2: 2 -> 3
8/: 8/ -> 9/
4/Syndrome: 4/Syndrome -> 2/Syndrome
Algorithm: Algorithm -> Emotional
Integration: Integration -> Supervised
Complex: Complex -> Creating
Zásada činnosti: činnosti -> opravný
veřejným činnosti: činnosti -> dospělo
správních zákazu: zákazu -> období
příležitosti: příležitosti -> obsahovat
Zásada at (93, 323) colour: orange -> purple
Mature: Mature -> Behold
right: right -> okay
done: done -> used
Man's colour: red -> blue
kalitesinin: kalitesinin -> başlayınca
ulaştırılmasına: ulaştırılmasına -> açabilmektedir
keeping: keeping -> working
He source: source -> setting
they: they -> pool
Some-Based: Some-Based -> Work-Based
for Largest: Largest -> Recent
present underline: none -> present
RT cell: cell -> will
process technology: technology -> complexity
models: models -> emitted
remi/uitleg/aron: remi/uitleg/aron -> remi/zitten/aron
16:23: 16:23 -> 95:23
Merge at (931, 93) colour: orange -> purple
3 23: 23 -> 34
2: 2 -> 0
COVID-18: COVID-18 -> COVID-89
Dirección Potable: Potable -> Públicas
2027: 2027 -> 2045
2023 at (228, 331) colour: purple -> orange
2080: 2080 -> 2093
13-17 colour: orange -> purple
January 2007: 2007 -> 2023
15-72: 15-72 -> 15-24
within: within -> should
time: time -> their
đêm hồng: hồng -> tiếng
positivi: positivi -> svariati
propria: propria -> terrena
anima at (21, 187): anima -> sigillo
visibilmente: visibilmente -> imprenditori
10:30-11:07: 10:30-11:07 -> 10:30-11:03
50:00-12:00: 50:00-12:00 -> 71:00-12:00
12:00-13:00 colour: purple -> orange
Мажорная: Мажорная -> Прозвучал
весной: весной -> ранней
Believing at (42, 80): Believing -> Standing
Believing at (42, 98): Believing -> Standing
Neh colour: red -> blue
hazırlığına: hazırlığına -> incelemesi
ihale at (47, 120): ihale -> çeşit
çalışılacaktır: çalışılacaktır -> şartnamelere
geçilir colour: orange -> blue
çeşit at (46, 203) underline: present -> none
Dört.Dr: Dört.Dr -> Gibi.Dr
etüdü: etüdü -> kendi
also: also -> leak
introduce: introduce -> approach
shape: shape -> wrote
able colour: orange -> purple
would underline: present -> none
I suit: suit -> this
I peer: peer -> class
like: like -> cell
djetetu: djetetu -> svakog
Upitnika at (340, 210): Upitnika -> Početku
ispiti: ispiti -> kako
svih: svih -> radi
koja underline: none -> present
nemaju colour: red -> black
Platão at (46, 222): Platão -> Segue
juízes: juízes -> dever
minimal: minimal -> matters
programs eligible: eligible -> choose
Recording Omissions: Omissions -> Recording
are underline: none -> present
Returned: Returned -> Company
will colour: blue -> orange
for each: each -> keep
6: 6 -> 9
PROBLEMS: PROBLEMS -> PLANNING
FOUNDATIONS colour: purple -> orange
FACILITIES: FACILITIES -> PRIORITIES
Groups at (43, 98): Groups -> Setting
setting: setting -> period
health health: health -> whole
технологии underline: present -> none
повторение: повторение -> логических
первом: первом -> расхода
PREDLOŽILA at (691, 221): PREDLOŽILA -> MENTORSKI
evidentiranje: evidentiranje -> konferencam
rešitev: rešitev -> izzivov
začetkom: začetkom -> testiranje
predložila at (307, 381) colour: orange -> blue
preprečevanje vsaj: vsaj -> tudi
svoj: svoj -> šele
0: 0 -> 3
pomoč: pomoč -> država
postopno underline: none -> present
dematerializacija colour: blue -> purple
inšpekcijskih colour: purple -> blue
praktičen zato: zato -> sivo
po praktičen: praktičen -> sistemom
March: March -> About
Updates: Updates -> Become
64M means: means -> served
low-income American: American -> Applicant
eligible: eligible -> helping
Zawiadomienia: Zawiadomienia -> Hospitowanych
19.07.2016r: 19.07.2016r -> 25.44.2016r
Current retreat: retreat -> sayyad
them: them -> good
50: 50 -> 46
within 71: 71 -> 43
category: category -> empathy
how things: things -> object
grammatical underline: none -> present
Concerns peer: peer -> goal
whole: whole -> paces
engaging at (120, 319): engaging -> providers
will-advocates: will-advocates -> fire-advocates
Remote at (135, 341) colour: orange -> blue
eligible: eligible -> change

[Task objective]
Copy every line of the material above word for word, changing nothing.

[Task result]
2: 2 -> 3
8/: 8/ -> 9/
4/Syndrome: 4/Syndrome -> 2/Syndrome
Algorithm: Algorithm -> Emotional
Integration: Integration -> Supervised
Complex: Complex -> Creating
Zásada činnosti: činnosti -> opravný
veřejným činnosti: činnosti -> dospělo
správních zákazu: zákazu -> období
příležitosti: příležitosti -> obsahovat
Zásada at (93, 323) colour: orange -> purple
Mature: Mature -> Behold
right: right -> okay
done: done -> used
Man's colour: red -> blue
kalitesinin: kalitesinin -> başlayınca
ulaştırılmasına: ulaştırılmasına -> açabilmektedir
keeping: keeping -> working
He source: source -> setting
they: they -> pool
Some-Based: Some-Based -> Work-Based
for Largest: Largest -> Recent
present underline: none -> present
RT cell: cell -> will
process technology: technology -> complexity
models: models -> emitted
remi/uitleg/aron: remi/uitleg/aron -> remi/zitten/aron
16:23: 16:23 -> 95:23
Merge at (931, 93) colour: orange -> purple
3 23: 23 -> 34
2: 2 -> 0
COVID-18: COVID-18 -> COVID-89
Dirección Potable: Potable -> Públicas
2027: 2027 -> 2045
2023 at (228, 331) colour: purple -> orange
2080: 2080 -> 2093
13-17 colour: orange -> purple
January 2007: 2007 -> 2023
15-72: 15-72 -> 15-24
within: within -> should
time: time -> their
đêm hồng: hồng -> tiếng
positivi: positivi -> svariati
propria: propria -> terrena
anima at (21, 187): anima -> sigillo
visibilmente: visibilmente -> imprenditori
10:30-11:07: 10:30-11:07 -> 10:30-11:03
50:00-12:00: 50:00-12:00 -> 71:00-12:00
12:00-13:00 colour: purple -> orange
Мажорная: Мажорная -> Прозвучал
весной: весной -> ранней
Believing at (42, 80): Believing -> Standing
Believing at (42, 98): Believing -> Standing
Neh colour: red -> blue
hazırlığına: hazırlığına -> incelemesi
ihale at (47, 120): ihale -> çeşit
çalışılacaktır: çalışılacaktır -> şartnamelere
geçilir colour: orange -> blue
çeşit at (46, 203) underline: present -> none
Dört.Dr: Dört.Dr -> Gibi.Dr
etüdü: etüdü -> kendi
also: also -> leak
introduce: introduce -> approach
shape: shape -> wrote
able colour: orange -> purple
would underline: present -> none
I suit: suit -> this
I peer: peer -> class
like: like -> cell
djetetu: djetetu -> svakog
Upitnika at (340, 210): Upitnika -> Početku
ispiti: ispiti -> kako
svih: svih -> radi
koja underline: none -> present
nemaju colour: red -> black
Platão at (46, 222): Platão -> Segue
juízes: juízes -> dever
minimal: minimal -> matters
programs eligible: eligible -> choose
Recording Omissions: Omissions -> Recording
are underline: none -> present
Returned: Returned -> Company
will colour: blue -> orange
for each: each -> keep
6: 6 -> 9
PROBLEMS: PROBLEMS -> PLANNING
FOUNDATIONS colour: purple -> orange
FACILITIES: FACILITIES -> PRIORITIES
Groups at (43, 98): Groups -> Setting
setting: setting -> period
health health: health -> whole
технологии underline: present -> none
повторение: повторение -> логических
первом: первом -> расхода
PREDLOŽILA at (691, 221): PREDLOŽILA -> MENTORSKI
evidentiranje: evidentiranje -> konferencam
rešitev: rešitev -> izzivov
začetkom: začetkom -> testiranje
predložila at (307, 381) colour: orange -> blue
preprečevanje vsaj: vsaj -> tudi
svoj: svoj -> šele
0: 0 -> 3
pomoč: pomoč -> država
postopno underline: none -> present
dematerializacija colour: blue -> purple
inšpekcijskih colour: purple -> blue
praktičen zato: zato -> sivo
po praktičen: praktičen -> sistemom
March: March -> About
Updates: Updates -> Become
64M means: means -> served
low-income American: American -> Applicant
eligible: eligible -> helping
Zawiadomienia: Zawiadomienia -> Hospitowanych
19.07.2016r: 19.07.2016r -> 25.44.2016r
Current retreat: retreat -> sayyad
them: them -> good
50: 50 -> 46
within 71: 71 -> 43
category: category -> empathy
how things: things -> object
grammatical underline: none -> present
Concerns peer: peer -> goal
whole: whole -> paces
engaging at (120, 319): engaging -> providers
will-advocates: will-advocates -> fire-advocates
Remote at (135, 341) colour: orange -> blue
eligible: eligible -> change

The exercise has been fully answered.